→ PROBLEM: Copy the rows word for word, from the line containing "family: Dasypodidae" through the line containing "scientific name: Dodonaea viscosa", both lines included.

→ DATA LISTING:
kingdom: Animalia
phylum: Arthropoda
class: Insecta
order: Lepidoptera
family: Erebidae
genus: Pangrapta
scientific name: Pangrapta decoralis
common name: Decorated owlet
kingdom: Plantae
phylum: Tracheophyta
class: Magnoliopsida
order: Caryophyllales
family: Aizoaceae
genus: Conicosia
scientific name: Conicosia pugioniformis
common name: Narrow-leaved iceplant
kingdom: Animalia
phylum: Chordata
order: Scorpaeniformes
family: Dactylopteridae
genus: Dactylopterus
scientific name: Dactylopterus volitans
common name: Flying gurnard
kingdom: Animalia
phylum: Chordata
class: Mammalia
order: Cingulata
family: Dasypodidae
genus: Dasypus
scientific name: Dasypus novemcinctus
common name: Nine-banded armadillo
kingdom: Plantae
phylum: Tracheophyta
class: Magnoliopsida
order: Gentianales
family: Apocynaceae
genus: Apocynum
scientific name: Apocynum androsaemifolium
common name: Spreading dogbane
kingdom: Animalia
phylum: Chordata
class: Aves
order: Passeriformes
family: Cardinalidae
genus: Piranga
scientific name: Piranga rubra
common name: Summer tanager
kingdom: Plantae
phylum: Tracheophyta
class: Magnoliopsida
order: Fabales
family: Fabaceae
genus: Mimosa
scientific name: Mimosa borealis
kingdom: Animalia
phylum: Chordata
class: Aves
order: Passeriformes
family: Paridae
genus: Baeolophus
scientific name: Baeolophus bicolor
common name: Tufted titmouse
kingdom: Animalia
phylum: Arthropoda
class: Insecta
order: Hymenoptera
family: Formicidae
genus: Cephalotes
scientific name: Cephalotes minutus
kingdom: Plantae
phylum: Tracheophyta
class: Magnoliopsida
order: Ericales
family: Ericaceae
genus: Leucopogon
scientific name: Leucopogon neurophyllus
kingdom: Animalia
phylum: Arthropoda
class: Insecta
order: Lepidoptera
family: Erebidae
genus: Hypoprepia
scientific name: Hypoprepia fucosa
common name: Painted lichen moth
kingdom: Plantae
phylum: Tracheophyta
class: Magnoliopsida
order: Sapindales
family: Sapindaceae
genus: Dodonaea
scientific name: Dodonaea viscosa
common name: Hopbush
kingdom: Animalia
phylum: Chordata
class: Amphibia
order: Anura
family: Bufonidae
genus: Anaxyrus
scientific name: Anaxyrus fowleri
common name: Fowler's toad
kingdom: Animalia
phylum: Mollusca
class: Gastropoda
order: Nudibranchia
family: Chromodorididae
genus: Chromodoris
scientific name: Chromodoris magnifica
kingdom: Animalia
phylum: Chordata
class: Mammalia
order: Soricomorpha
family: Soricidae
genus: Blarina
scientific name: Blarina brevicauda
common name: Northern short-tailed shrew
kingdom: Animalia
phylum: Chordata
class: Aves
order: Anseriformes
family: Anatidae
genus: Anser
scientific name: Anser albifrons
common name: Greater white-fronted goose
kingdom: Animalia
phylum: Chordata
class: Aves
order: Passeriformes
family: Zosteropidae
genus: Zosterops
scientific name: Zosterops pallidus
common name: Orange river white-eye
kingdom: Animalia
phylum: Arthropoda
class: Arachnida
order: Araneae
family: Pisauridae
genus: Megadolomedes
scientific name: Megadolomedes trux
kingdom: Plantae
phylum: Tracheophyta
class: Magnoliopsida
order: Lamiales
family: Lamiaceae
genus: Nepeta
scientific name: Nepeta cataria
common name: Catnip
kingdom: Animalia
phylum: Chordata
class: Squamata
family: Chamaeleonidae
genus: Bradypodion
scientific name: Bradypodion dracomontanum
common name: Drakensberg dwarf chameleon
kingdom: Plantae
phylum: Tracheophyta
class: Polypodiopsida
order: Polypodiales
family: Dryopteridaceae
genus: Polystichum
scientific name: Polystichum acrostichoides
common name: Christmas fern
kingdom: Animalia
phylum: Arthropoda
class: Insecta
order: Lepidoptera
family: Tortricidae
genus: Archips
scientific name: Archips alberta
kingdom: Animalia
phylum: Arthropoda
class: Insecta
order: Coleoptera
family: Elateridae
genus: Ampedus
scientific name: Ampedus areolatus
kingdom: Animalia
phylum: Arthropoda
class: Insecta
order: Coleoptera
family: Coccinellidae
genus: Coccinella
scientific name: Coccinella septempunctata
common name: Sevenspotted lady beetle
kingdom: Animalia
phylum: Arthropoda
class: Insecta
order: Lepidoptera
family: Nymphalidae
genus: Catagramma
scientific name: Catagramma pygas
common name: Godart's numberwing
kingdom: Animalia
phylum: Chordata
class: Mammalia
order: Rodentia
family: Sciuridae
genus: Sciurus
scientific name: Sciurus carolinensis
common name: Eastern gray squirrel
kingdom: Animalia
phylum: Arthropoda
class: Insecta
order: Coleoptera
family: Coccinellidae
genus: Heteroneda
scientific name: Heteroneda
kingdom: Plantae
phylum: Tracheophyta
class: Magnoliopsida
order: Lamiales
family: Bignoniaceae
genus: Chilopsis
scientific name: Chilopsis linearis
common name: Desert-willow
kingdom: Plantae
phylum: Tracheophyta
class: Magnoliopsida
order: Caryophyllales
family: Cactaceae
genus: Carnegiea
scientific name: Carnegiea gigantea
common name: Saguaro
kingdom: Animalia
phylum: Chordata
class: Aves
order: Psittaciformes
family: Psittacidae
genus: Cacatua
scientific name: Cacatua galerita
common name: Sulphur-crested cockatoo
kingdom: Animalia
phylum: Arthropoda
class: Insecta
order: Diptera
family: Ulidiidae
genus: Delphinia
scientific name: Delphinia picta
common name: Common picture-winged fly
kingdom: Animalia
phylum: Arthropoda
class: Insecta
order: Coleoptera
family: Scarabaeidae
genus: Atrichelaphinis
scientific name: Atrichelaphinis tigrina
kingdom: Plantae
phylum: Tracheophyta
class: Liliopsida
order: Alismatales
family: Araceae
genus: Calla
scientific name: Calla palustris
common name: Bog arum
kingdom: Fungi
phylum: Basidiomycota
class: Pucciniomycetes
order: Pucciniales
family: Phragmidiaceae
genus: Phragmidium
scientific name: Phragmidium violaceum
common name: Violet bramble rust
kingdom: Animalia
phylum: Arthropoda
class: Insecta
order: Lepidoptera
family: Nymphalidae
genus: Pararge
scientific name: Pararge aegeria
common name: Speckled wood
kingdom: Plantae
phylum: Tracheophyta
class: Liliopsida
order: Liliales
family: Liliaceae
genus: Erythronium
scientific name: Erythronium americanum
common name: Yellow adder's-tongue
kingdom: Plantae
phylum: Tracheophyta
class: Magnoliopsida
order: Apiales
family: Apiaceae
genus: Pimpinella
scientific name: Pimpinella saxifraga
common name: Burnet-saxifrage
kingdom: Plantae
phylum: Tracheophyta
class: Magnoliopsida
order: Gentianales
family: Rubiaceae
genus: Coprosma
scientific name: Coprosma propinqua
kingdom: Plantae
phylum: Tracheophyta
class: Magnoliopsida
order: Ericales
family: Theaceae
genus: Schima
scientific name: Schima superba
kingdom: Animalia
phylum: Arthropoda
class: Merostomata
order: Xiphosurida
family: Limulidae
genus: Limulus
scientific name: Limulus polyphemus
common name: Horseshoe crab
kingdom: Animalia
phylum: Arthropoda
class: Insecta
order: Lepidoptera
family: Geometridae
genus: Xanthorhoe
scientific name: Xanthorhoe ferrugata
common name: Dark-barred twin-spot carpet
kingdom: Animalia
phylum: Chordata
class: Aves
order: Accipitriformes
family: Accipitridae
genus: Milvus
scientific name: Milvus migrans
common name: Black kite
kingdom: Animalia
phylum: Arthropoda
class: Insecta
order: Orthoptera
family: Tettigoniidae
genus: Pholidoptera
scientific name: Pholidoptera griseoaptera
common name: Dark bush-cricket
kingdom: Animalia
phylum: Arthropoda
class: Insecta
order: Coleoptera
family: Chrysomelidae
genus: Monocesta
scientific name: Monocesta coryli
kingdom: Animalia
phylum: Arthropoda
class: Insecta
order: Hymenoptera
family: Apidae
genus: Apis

→ CORRECT RESPONSE:
family: Dasypodidae
genus: Dasypus
scientific name: Dasypus novemcinctus
common name: Nine-banded armadillo
kingdom: Plantae
phylum: Tracheophyta
class: Magnoliopsida
order: Gentianales
family: Apocynaceae
genus: Apocynum
scientific name: Apocynum androsaemifolium
common name: Spreading dogbane
kingdom: Animalia
phylum: Chordata
class: Aves
order: Passeriformes
family: Cardinalidae
genus: Piranga
scientific name: Piranga rubra
common name: Summer tanager
kingdom: Plantae
phylum: Tracheophyta
class: Magnoliopsida
order: Fabales
family: Fabaceae
genus: Mimosa
scientific name: Mimosa borealis
kingdom: Animalia
phylum: Chordata
class: Aves
order: Passeriformes
family: Paridae
genus: Baeolophus
scientific name: Baeolophus bicolor
common name: Tufted titmouse
kingdom: Animalia
phylum: Arthropoda
class: Insecta
order: Hymenoptera
family: Formicidae
genus: Cephalotes
scientific name: Cephalotes minutus
kingdom: Plantae
phylum: Tracheophyta
class: Magnoliopsida
order: Ericales
family: Ericaceae
genus: Leucopogon
scientific name: Leucopogon neurophyllus
kingdom: Animalia
phylum: Arthropoda
class: Insecta
order: Lepidoptera
family: Erebidae
genus: Hypoprepia
scientific name: Hypoprepia fucosa
common name: Painted lichen moth
kingdom: Plantae
phylum: Tracheophyta
class: Magnoliopsida
order: Sapindales
family: Sapindaceae
genus: Dodonaea
scientific name: Dodonaea viscosa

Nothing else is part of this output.